Newly discovered KPs and previously fixed KPs in stable releases are documented in dedicated KP files, which are then collated into a KP Manual. The KP Manual is made available to customers either in stand-alone fashion, or as an addition to the Safety Manual. Customers are expected to consult the KP Manual in order to verify the applicability of the KPs for their versions of the toolchain.

Each KP file has the following format:

  • title: A short description of the KP.

  • references: A list of links to GitHub issues and other ticket management systems that track the KP.

  • tag: A designator of the KP severity. The tags are as follows:

    • wrong-compiler-code: The KP causes rustc to generate wrong code.

    • wrong-library-code: The KP causes a Ferrocene library to generate wrong code.

    • wrong-linking: The KP causes the linker to either incorrectly link a symbol or fail to link altogether.

    • accepts-invalid: The KP causes rustc to accept invalid code, and possibly generate wrong code.

    • diagnostic: The KP causes rustc to suppress a safety-related error diagnostic, or emit a spurious safety-related error diagnostic.

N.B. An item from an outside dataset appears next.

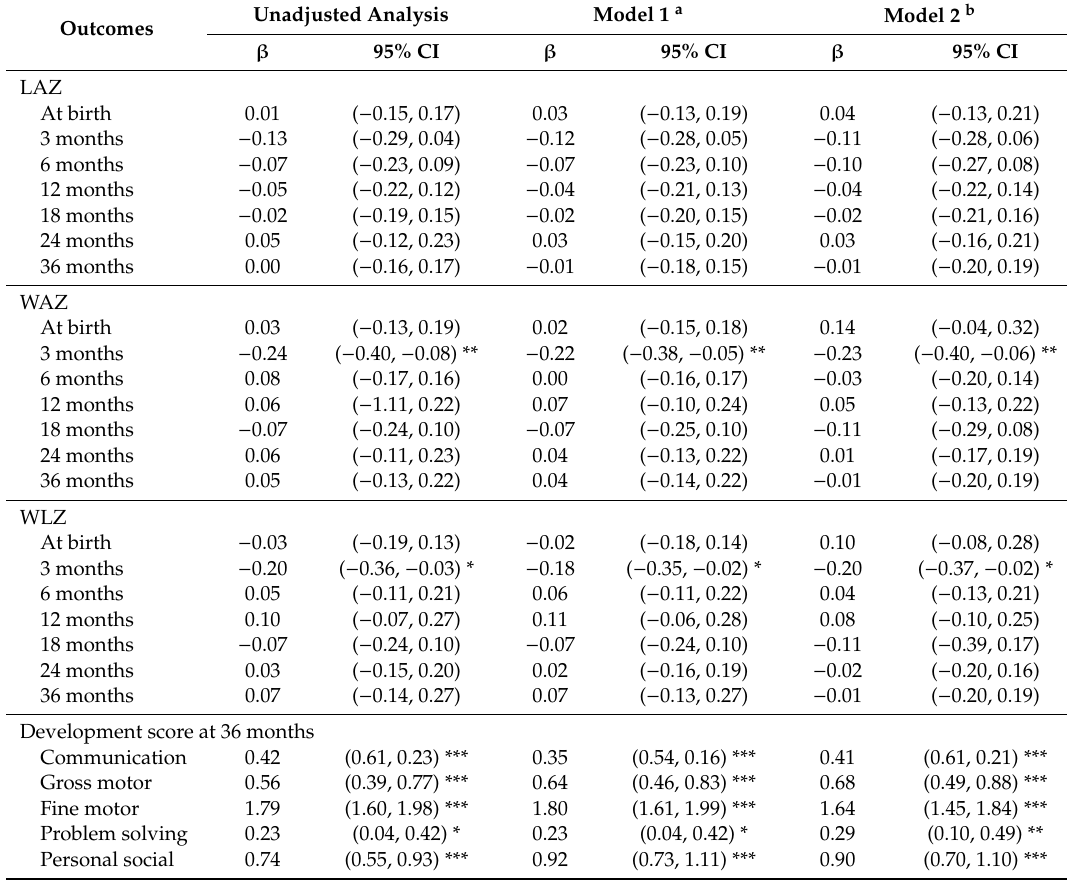
Table 2. E ff ects of maternal prenatal multi-micronutrient supplementation compared with iron–folic acid supplementation on infant linear growth and development score at di ff erent age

  • introduced-commit: The commit number when the KP was introduced.

  • fixed-commit: A set of commit numbers belonging to various releases that contain the fix for the KP.

  • duplicate: The KP this KP is a duplicate of. This field is only used when it becomes known that a KP is a duplicate after it has already been recorded.

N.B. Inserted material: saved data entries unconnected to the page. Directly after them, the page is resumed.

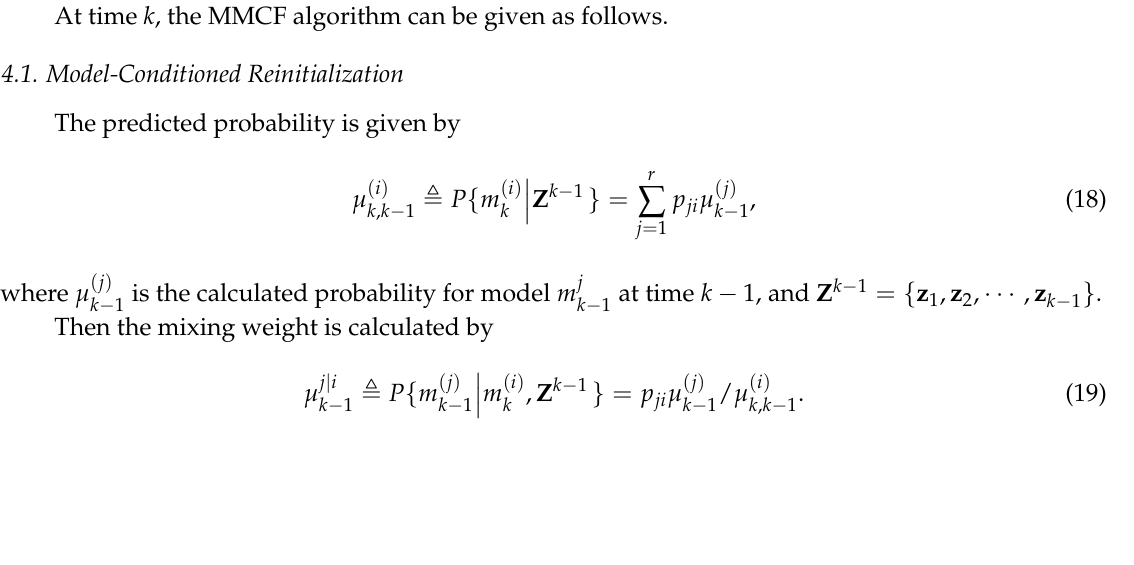
Figure 3. Structure of multi-model combined filtering with dual uncertainties (MMCF) algorithm (with three models).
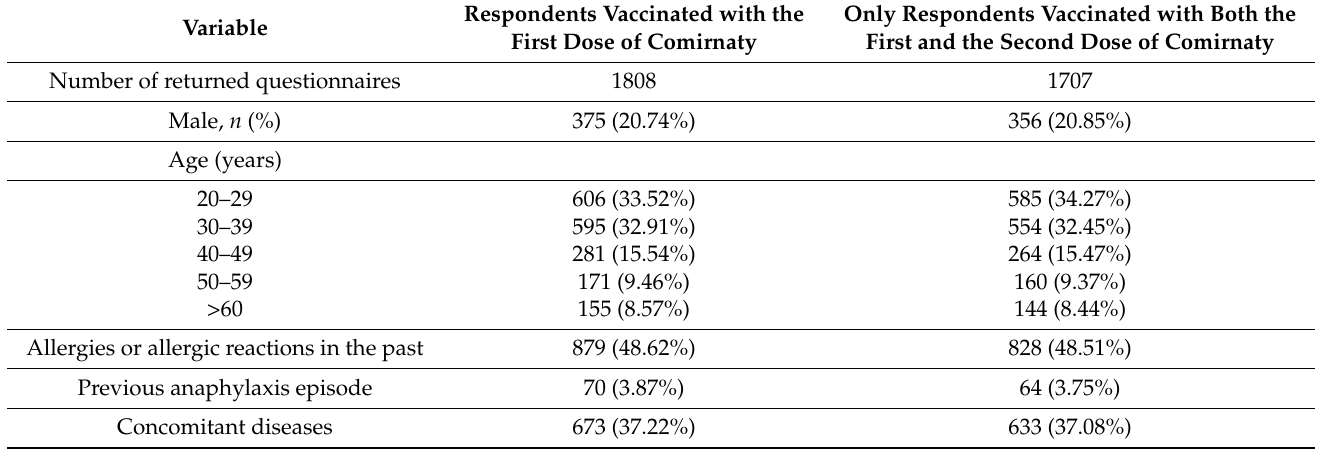
Table 1. Baseline demographic and clinical characteristics of the study group.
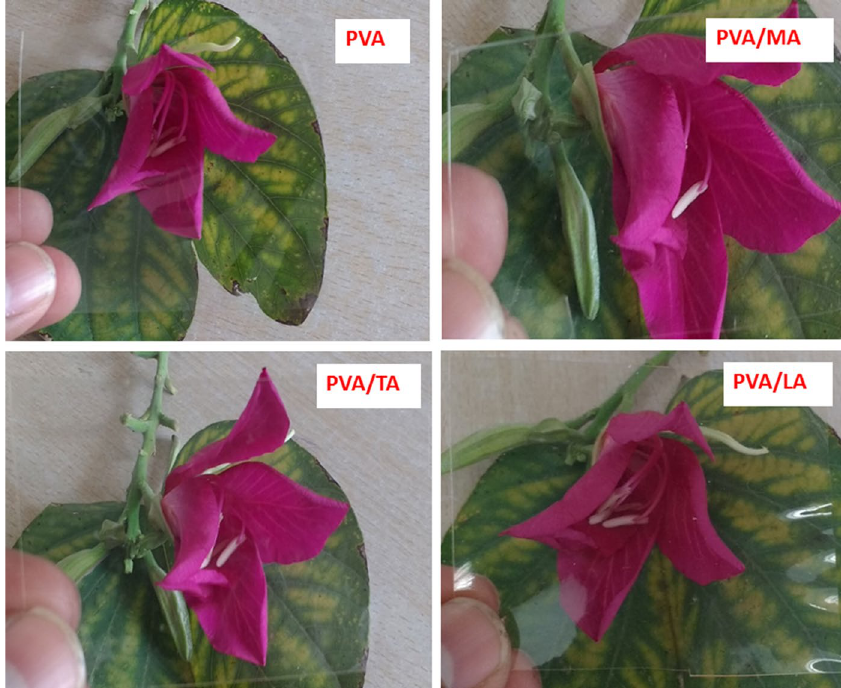
Fig. 1 The visual appearance of pristine PVA and cross-linked PVA films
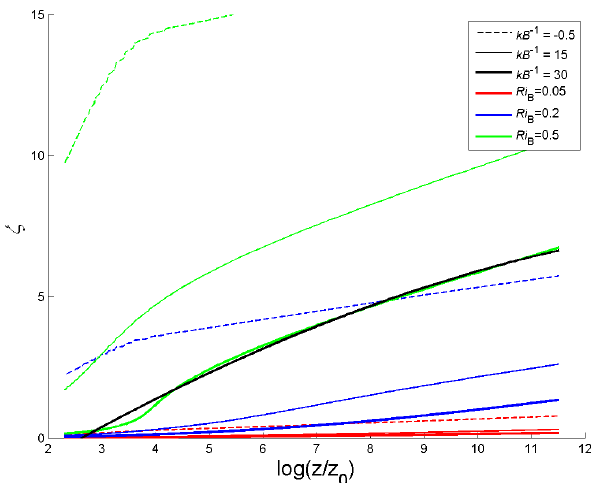
Fig. 3. The relationship between log (z/z 0 h ) (i.e., kB − 1 ) and ζ from the precise results of CB05. Black line indicates the cubic fit of curve z/z 0 = 10 and Ri B = 0 . 5 with least square method.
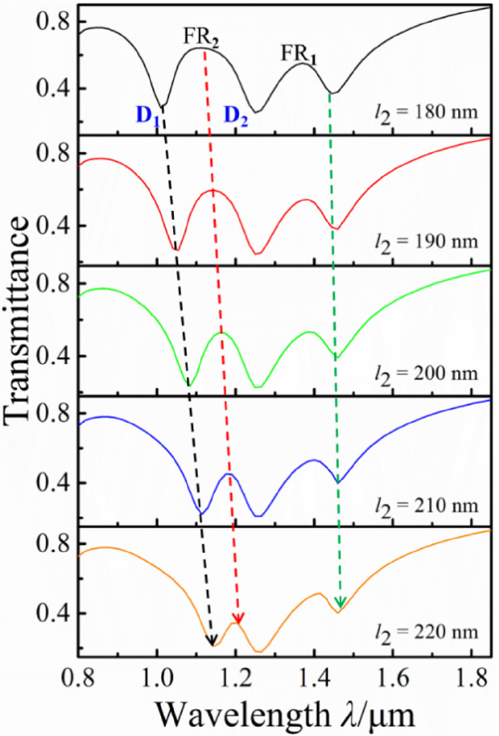
Figure 5. Transmission spectra with different horizontal bottom nanorod lengths l 2 .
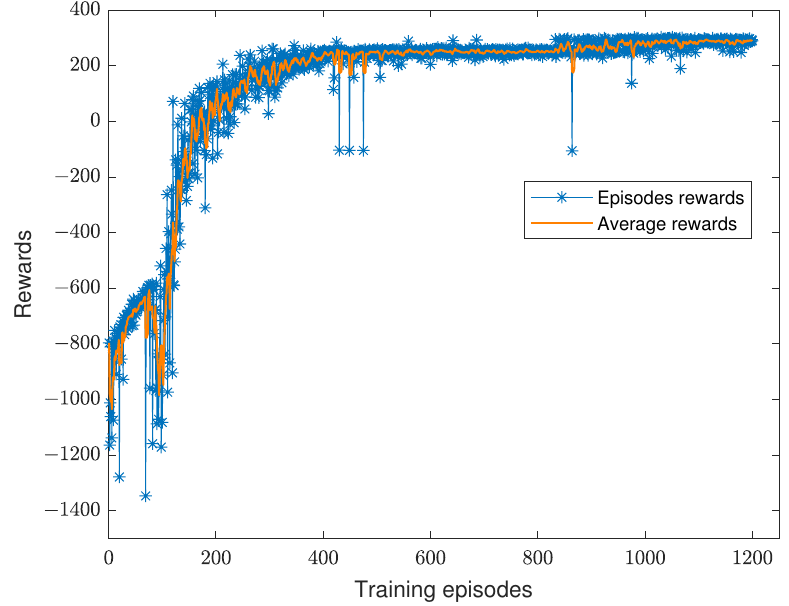
Figure 3. Convergence performance of the DQN-based data collection algorithm.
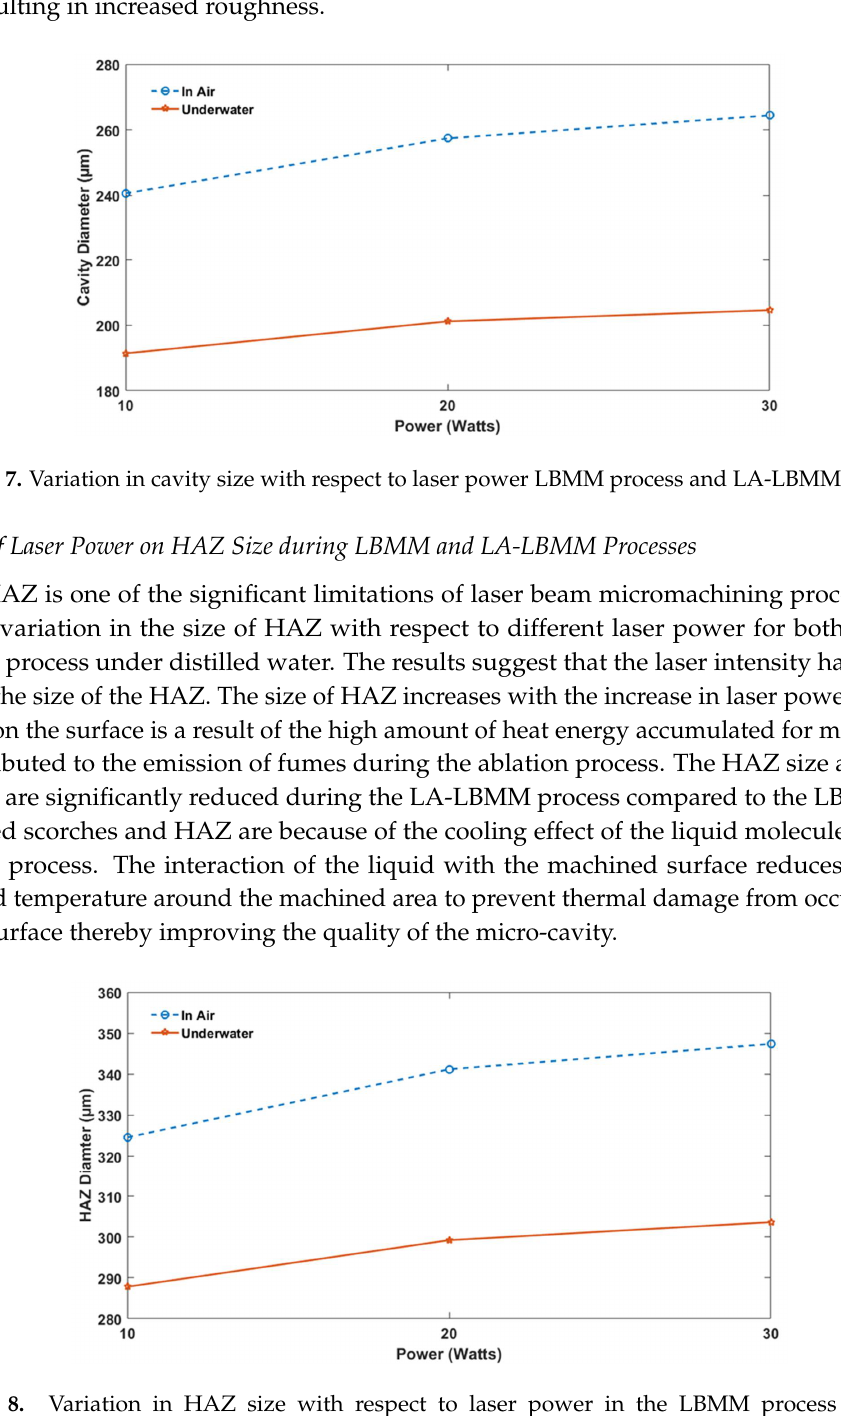
Figure 8. Variation in HAZ size with respect to laser power in the LBMM process and the LA-LBMM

  • test-paths: A set of paths to tests within the ferrocene repository that verify that the KP has been successfully fixed.

  • Description: A detailed description of the KP, possibly accompanied by code examples.

  • Workaround: A mitigation strategy for avoiding the KP.

  • Detection: A textual description of methods for detecting the KP.

  • Mitigation: A textual description of methods for fixing detected occurences of a KP in code.

In addition, the field Affected branches is available in the KP Manual. This field shows which branches the KP impacts.

The following screenshot shows the contents of a KP.

_images/kp-example.png

Known Problems Example

A KP may be identified through several sources:

  • An upstream GitHub issue with label l-unsound is opened.

  • A customer reports a bug.

  • A Ferrocene developer reports a bug.

  • Some other source, e.g. an article, mailing list, or newsgroup of interest observes a defect.

Regardless of its source, a KP receives a dedicated entry in the KP manual. Once a fix for the KP has been found, the fix goes through the Development Process. Any reproducers are retained as regression tests and are integrated into the Ferrocene test suite.